Sunday, February 7, 2021

Beauty in Ashes

Happy Charles Dickens’s Birthday! I just finished reading Bleak House for the third time in my life, and before writing this blog post, I looked back to see what I blogged about in 2012, the last time I enjoyed the Great Man’s ninth novel. It appears I wrote six times about the book. How did I find so much time to write these posts while I was working?

I have just one thing to write about after this visit with the deep, mysterious, disturbingly comforting Bleak House. I see that I touched on it in one of my posts from nine years ago when I commented on this passage:

It was grand to see how the wind awoke, and bent the trees, and drove the rain before it like a cloud of smoke; and to hear the solemn thunder and to see the lightning; and while thinking with awe of the tremendous powers by which our little lives are encompassed, to consider how beneficent they are and how upon the smallest flower and leaf there was already a freshness poured from all this seeming rage which seemed to make creation new again.
The dark storm makes creation new. After the deluge comes a new brilliantly colored sign in the heavens.

Throughout Bleak House, characters are immersed in atmospheres of influence. Influence, a common word in the book, originally referred to streams of celestial power in our atmosphere flowing (fluens in Latin) in from the planets. These influences, it was believed, both shaped character and caused temporary changes of temperament or health. Influenza came from the influences. At the beginning of Bleak House, the air is filled with “fog,” which sounds romantic to us now but actually consisted mostly of smoke from factories. As we progress through the pages, we get the pervading rain around Chesney Wold, the dust that blankets everything in Tulkinghorn’s chambers, the soot of the poor neighborhoods, the disease in the noisome air of a cramped urban cemetery, and, most importantly, the poisonous influence of the Court of Chancery, touching and harming everyone who has the misfortune to find his business taken up therein:
How many people out of the suit Jarndyce and Jarndyce has stretched forth its unwholesome hand to spoil and corrupt would be a very wide question. From the master upon whose impaling files reams of dusty warrants in Jarndyce and Jarndyce have grimly writhed into many shapes, down to the copying-clerk in the Six Clerks' Office who has copied his tens of thousands of Chancery folio-pages under that eternal heading, no man's nature has been made better by it. In trickery, evasion, procrastination, spoliation, botheration, under false pretences of all sorts, there are influences that can never come to good. The very solicitors' boys who have kept the wretched suitors at bay, by protesting time out of mind that Mr. Chizzle, Mizzle, or otherwise was particularly engaged and had appointments until dinner, may have got an extra moral twist and shuffle into themselves out of Jarndyce and Jarndyce. The receiver in the cause has acquired a goodly sum of money by it but has acquired too a distrust of his own mother and a contempt for his own kind. Chizzle, Mizzle, and otherwise have lapsed into a habit of vaguely promising themselves that they will look into that outstanding little matter and see what can be done for Drizzle—who was not well used—when Jarndyce and Jarndyce shall be got out of the office.

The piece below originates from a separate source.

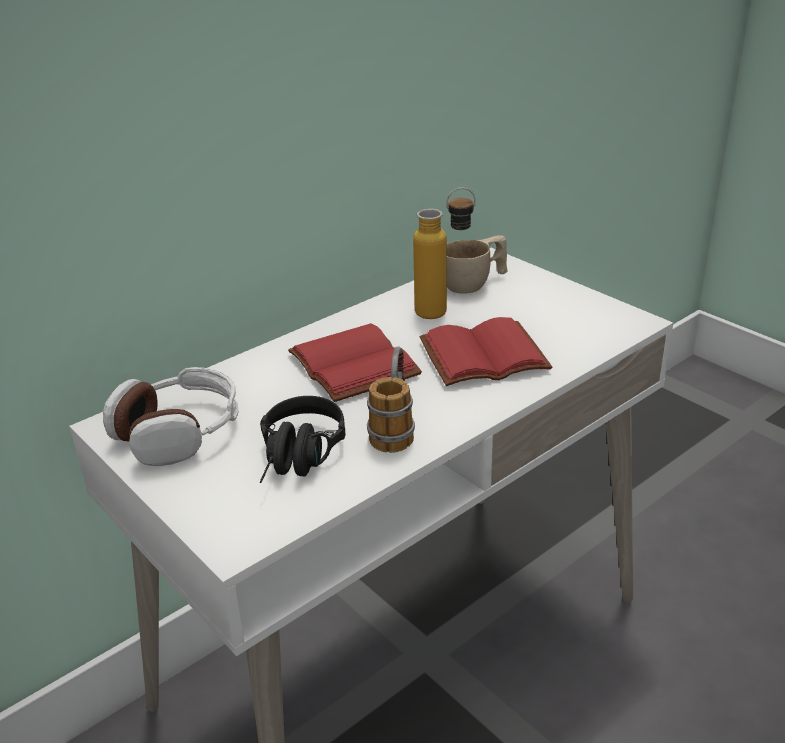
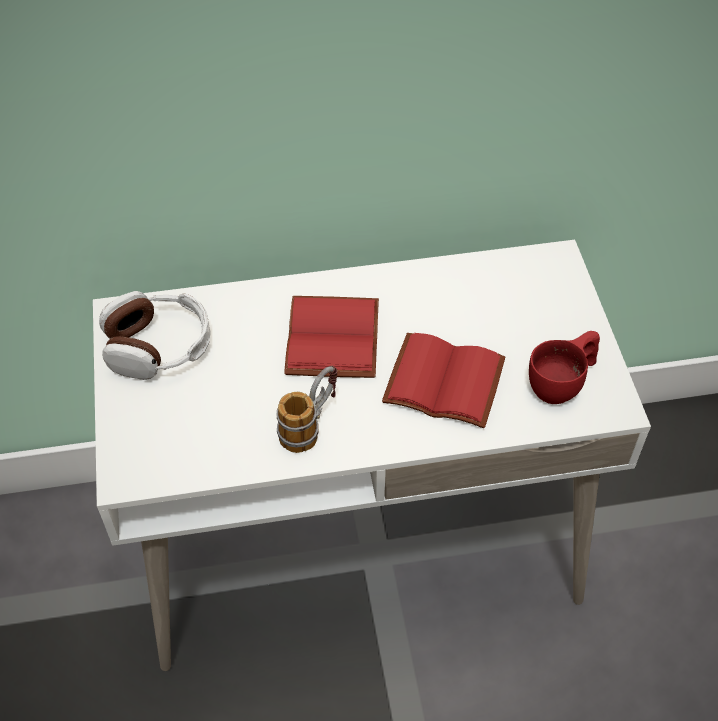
camera: 30 degrees right, 20 degrees up
black headphones [260,396,346,483] -> none
bottle [413,187,476,319] -> none
beige cup [447,235,508,294] -> none
none -> red cup [529,331,600,404]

Shirking and sharking in all their many varieties have been sown broadcast by the ill-fated cause; and even those who have contemplated its history from the outermost circle of such evil have been insensibly tempted into a loose way of letting bad things alone to take their own bad course, and a loose belief that if the world go wrong it was in some off-hand manner never meant to go right.
And yet beauty arises from the wreckage of this whirlwind. This isn’t Great Expectations, so Dickens awards his good characters happy endings in this novel with the sad name. And yet every happy ending summarized in the last chapter of Bleak House has a depth of beauty that comes from some tragic mark. One character ends happily married and has a baby girl – who is deaf and dumb. But doesn’t the mother only love her child the more for that deficiency? The narration tells us explicitly that one pretty widow is more beautiful with the shadow of loss on her face. Two neighbors who have argued over the ownership of a disputed strip of land try reconciling but find that they actually have more fun arguing. John Jarndyce still calls his study the Growlery. And the house, in commemoration of the storm that has made creation new, is still affectionately known as Bleak House. Because of its realism and familiarity, isn’t this the happiest of all Dickens’s happy endings?